# Description of the task
Leave the pictures out. Return all other data exactly.

[[ Material provided, beginning ]]

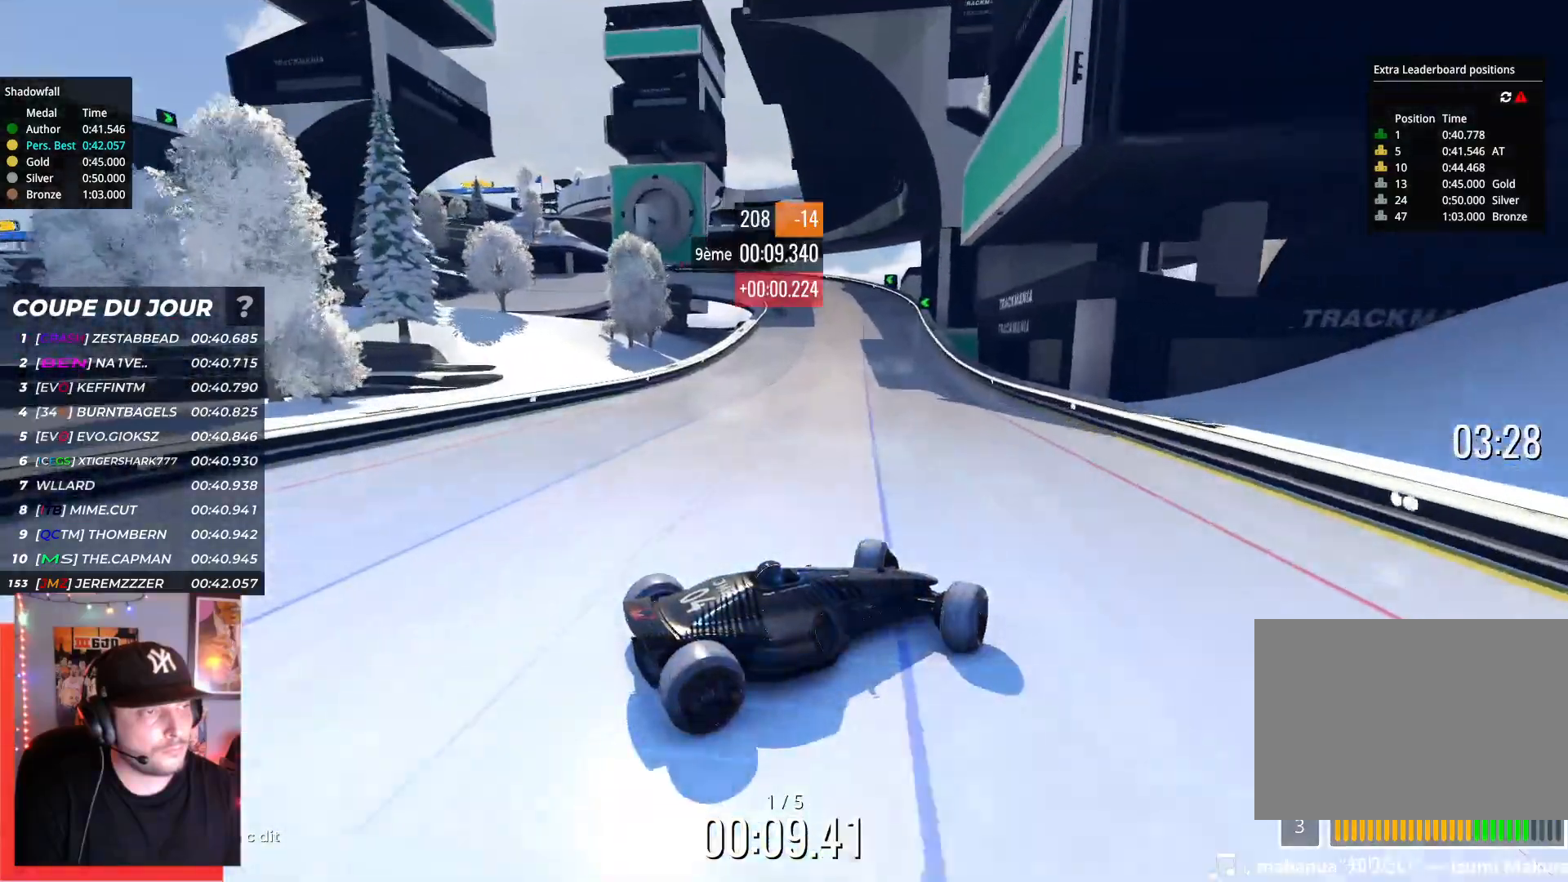
{"keys": ["left"], "events": [[284, "up", "up"]]}
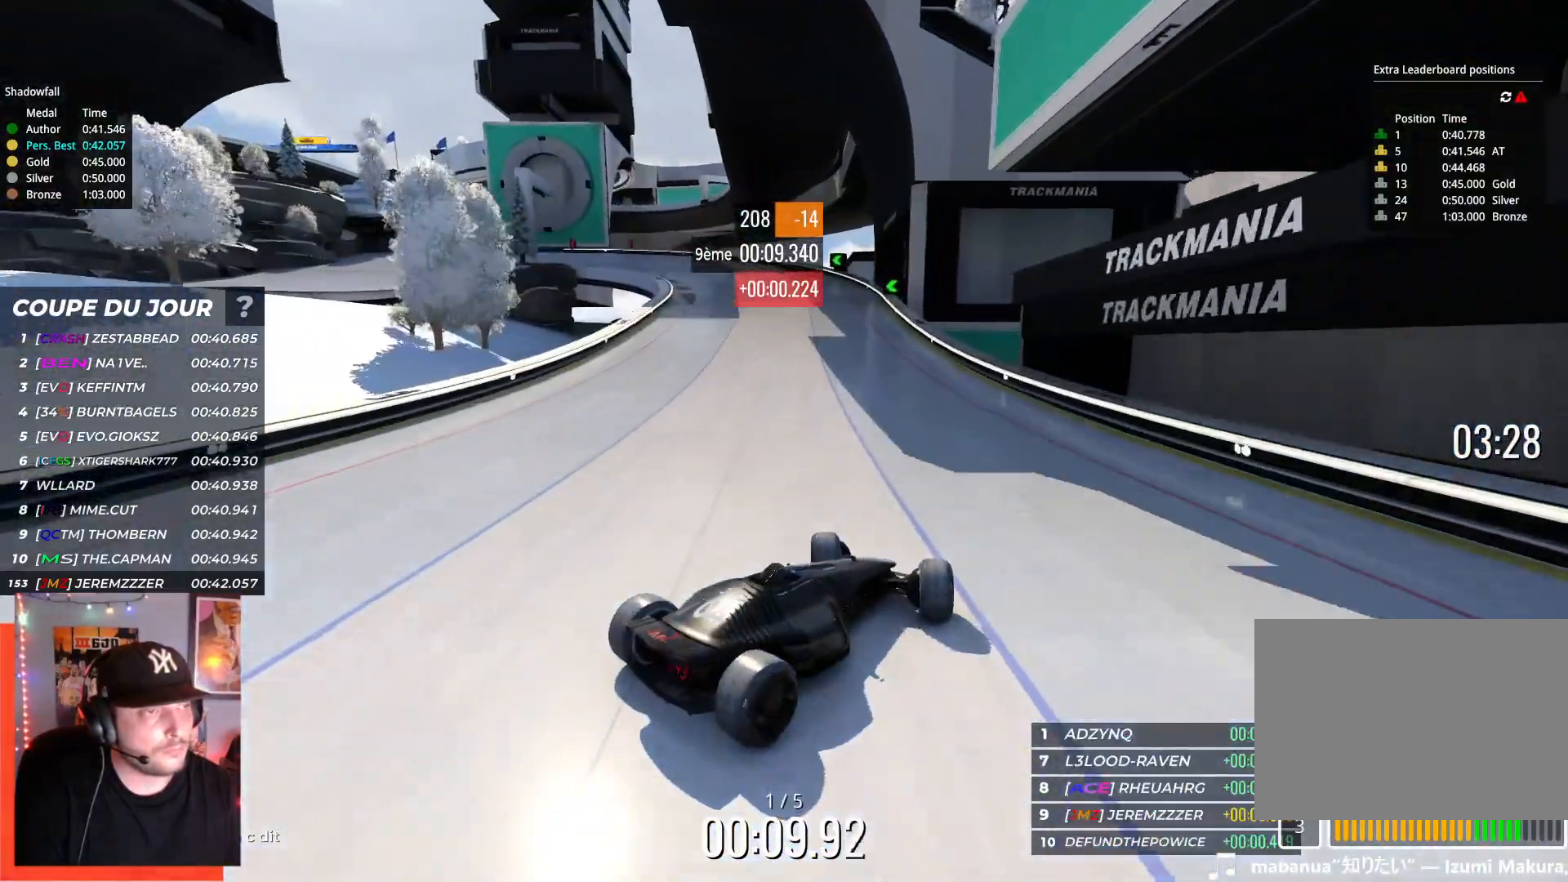
{"keys": ["left", "up"], "events": [[34, "up", "down"]]}
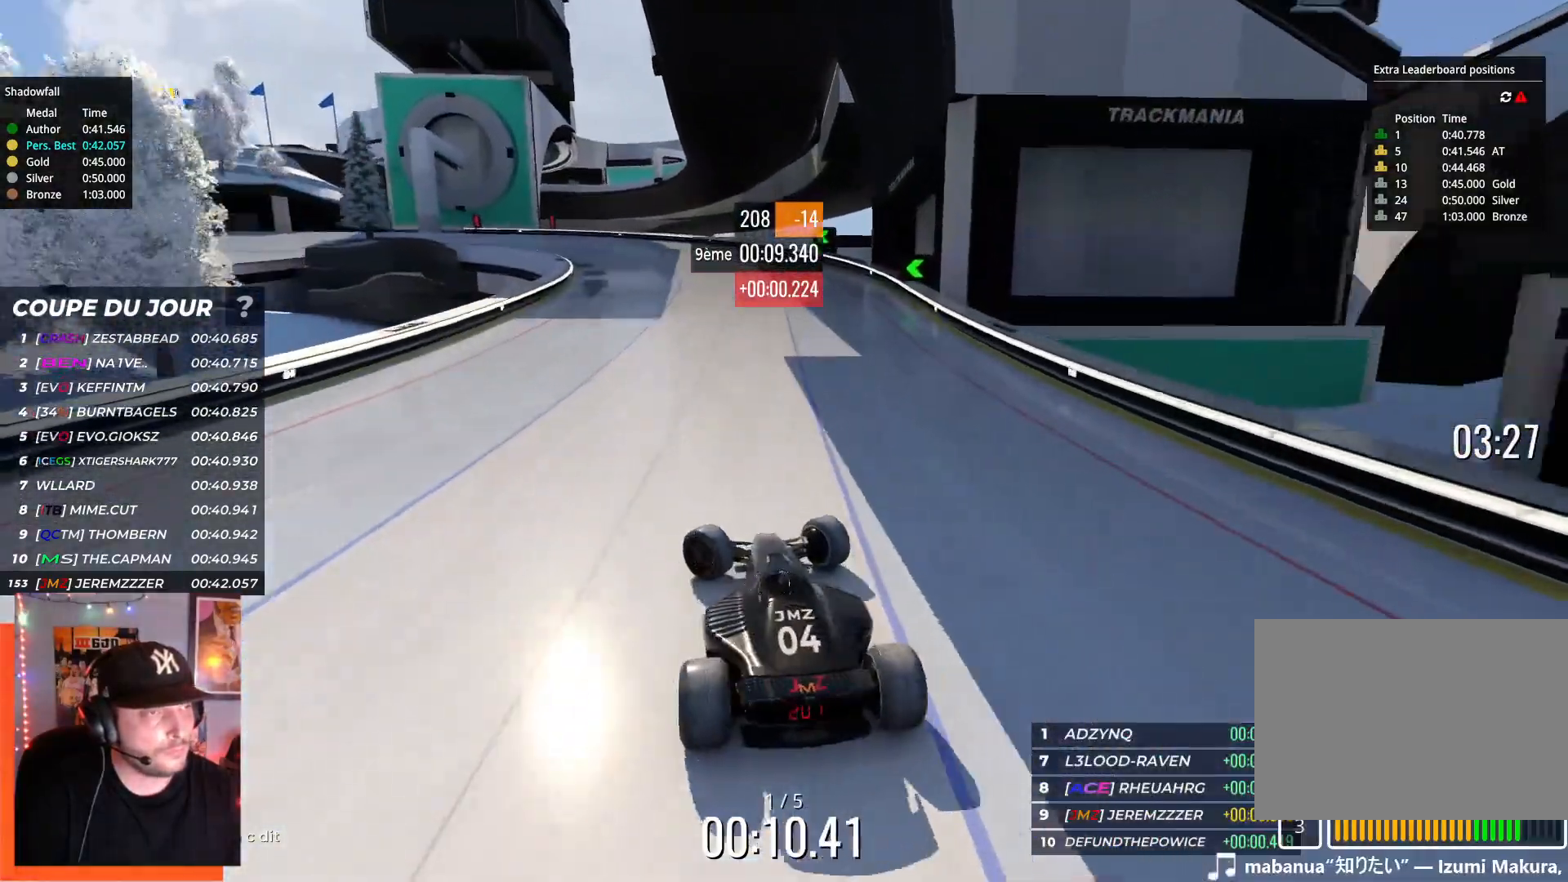
{"keys": ["right", "up"], "events": [[434, "left", "up"], [450, "right", "down"]]}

[[ Material provided, end ]]

# Exercise result
{"keys": ["left"], "events": [[284, "up", "up"]]}
{"keys": ["left", "up"], "events": [[34, "up", "down"]]}
{"keys": ["right", "up"], "events": [[434, "left", "up"], [450, "right", "down"]]}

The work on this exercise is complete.